─── Excerpted passage ───


    This parameter is available only in areas outside the Chinese mainland.

    • Basic protection: provides advanced protection twice a month for services with low DDoS attack risks.
    • Unlimited protection: provides advanced protection for unlimited times, which is suitable for defending against services with high DDoS attack risks.

    Basic Protection Bandwidth

    The basic protection bandwidth is purchased by customers. If the peak attack traffic is less than or equal to the basic protection bandwidth, customers do not need to pay extra fees.

    To achieve enhanced protection, use the Elastic Protection Bandwidth parameter.

    Elastic Protection Bandwidth

    If you set this parameter to a value larger than the basic protection bandwidth, additional charges ensue when attack traffic exceeding the basic protection bandwidth is scrubbed.

    You can modify the elastic protection bandwidth as needed after you have purchased an AAD instance.

─── Entries supplied ───

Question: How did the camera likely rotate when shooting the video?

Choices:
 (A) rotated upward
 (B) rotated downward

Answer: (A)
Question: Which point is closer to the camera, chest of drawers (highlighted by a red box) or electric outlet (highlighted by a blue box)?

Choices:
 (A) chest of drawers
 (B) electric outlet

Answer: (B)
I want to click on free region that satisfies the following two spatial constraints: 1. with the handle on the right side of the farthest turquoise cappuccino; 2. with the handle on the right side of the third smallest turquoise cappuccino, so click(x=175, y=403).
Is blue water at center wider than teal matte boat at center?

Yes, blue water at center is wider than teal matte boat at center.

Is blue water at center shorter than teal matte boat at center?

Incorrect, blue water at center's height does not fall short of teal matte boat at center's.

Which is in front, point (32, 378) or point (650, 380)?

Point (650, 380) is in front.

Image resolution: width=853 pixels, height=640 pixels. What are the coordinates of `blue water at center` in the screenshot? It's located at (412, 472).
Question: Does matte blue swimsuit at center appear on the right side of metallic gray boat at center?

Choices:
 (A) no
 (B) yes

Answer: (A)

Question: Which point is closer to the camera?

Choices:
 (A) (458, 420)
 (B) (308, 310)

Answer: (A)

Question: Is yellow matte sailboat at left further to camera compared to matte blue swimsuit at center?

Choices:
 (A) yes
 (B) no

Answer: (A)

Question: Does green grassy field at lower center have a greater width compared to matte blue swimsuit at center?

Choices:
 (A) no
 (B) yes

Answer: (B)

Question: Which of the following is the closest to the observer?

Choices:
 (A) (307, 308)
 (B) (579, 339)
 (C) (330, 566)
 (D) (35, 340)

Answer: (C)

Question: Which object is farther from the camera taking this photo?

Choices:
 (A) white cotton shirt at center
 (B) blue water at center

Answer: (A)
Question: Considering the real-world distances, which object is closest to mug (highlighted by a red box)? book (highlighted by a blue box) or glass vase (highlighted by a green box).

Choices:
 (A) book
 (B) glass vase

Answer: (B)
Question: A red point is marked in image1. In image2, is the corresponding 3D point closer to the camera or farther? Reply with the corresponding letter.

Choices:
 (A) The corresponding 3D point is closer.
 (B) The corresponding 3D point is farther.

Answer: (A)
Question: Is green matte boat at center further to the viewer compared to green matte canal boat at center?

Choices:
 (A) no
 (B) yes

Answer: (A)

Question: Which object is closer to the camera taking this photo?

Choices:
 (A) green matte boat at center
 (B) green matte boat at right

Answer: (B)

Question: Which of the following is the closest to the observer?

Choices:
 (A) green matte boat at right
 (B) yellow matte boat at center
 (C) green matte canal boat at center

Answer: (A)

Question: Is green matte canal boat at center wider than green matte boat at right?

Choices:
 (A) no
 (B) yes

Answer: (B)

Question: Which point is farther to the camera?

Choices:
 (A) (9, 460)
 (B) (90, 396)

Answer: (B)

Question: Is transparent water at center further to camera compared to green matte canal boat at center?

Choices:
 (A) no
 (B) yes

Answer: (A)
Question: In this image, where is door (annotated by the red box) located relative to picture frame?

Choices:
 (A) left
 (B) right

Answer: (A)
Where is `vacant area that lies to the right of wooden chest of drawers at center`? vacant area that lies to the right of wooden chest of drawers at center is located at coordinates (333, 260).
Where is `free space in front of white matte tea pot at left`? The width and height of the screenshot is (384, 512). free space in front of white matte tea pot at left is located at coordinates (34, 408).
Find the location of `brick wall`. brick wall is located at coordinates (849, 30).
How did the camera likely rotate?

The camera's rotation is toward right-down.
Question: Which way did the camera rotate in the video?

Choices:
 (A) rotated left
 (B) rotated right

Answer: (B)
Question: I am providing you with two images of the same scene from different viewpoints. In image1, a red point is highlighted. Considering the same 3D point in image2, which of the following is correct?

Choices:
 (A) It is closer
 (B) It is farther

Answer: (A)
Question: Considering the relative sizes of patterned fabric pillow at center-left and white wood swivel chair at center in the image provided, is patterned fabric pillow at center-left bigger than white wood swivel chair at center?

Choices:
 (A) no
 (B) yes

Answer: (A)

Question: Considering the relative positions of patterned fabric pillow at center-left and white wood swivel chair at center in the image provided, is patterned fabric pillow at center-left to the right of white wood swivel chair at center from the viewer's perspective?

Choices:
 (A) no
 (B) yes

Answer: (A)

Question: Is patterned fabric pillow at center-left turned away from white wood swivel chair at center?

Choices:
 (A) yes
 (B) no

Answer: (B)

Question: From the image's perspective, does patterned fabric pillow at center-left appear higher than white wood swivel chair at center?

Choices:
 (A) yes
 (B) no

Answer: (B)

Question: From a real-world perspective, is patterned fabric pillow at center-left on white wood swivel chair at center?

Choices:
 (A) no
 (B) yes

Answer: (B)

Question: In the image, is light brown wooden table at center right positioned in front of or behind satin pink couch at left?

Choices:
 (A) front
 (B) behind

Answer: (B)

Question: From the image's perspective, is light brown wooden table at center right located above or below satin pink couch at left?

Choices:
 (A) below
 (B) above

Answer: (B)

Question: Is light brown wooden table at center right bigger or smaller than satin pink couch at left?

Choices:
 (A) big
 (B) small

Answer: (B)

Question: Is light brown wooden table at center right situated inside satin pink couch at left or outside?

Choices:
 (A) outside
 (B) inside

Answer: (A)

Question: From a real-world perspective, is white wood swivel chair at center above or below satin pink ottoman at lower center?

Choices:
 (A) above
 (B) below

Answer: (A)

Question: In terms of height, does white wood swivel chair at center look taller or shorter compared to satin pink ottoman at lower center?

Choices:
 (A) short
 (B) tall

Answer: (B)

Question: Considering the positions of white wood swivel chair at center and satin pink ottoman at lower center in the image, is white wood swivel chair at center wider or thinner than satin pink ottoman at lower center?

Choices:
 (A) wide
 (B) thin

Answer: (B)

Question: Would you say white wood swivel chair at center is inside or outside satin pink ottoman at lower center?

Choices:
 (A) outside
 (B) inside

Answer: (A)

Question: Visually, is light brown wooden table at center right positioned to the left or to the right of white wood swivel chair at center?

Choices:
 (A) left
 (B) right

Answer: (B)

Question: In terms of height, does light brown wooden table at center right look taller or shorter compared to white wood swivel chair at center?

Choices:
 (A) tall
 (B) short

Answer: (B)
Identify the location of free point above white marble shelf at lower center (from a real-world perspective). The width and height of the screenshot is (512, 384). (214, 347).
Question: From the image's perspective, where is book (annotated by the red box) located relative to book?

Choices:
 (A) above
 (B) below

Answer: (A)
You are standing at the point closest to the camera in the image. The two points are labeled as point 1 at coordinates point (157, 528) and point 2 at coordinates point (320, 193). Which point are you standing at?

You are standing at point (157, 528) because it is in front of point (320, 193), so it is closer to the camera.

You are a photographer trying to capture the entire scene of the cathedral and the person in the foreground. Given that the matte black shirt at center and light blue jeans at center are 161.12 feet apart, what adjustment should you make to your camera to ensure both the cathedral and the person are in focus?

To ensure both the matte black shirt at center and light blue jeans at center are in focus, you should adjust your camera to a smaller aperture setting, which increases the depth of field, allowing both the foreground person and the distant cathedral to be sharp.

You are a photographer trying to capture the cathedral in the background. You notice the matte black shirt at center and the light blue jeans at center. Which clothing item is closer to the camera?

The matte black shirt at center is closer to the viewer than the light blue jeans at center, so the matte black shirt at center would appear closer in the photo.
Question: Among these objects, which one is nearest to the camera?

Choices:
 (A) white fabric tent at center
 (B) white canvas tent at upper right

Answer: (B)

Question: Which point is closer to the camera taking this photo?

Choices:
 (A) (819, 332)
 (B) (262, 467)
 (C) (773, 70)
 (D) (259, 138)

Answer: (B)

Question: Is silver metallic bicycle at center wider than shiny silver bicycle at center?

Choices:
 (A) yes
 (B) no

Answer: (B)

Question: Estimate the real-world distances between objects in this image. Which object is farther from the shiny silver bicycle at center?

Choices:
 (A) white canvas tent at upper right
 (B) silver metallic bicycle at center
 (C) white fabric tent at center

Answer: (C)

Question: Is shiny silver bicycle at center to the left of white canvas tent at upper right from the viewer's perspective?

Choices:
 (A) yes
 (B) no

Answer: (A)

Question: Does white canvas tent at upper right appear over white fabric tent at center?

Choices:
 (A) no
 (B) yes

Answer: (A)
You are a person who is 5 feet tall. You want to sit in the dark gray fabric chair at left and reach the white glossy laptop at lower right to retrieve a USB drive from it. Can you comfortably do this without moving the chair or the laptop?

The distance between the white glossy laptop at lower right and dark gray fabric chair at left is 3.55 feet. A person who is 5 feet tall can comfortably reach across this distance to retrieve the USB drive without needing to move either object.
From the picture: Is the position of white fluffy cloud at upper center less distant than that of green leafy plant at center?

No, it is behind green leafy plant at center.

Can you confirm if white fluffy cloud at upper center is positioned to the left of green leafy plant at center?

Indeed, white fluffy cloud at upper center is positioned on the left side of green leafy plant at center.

───

§ Tasks to complete:
1. Answer these questions from the DDoS protection passage:
(a) In which areas is the parameter that offers basic and unlimited protection available?
(b) How often does basic protection provide advanced protection?
(c) When can the elastic protection bandwidth be modified?
2. Decide whether each statement agrees with the DDoS protection passage. Answer yes or no, and quote the words from the passage that decide it.
(a) Unlimited protection suits services with high DDoS attack risks.
(b) Customers pay extra fees when the peak attack traffic equals the basic protection bandwidth.
(c) The elastic protection bandwidth cannot be changed once an AAD instance is purchased.

§ Numbered responses:
1.
(a) Only in areas outside the Chinese mainland.
(b) Twice a month.
(c) As needed after an AAD instance has been purchased.

2.
(a) Yes: "which is suitable for defending against services with high DDoS attack risks"
(b) No: "If the peak attack traffic is less than or equal to the basic protection bandwidth, customers do not need to pay extra fees."
(c) No: "You can modify the elastic protection bandwidth as needed after you have purchased an AAD instance."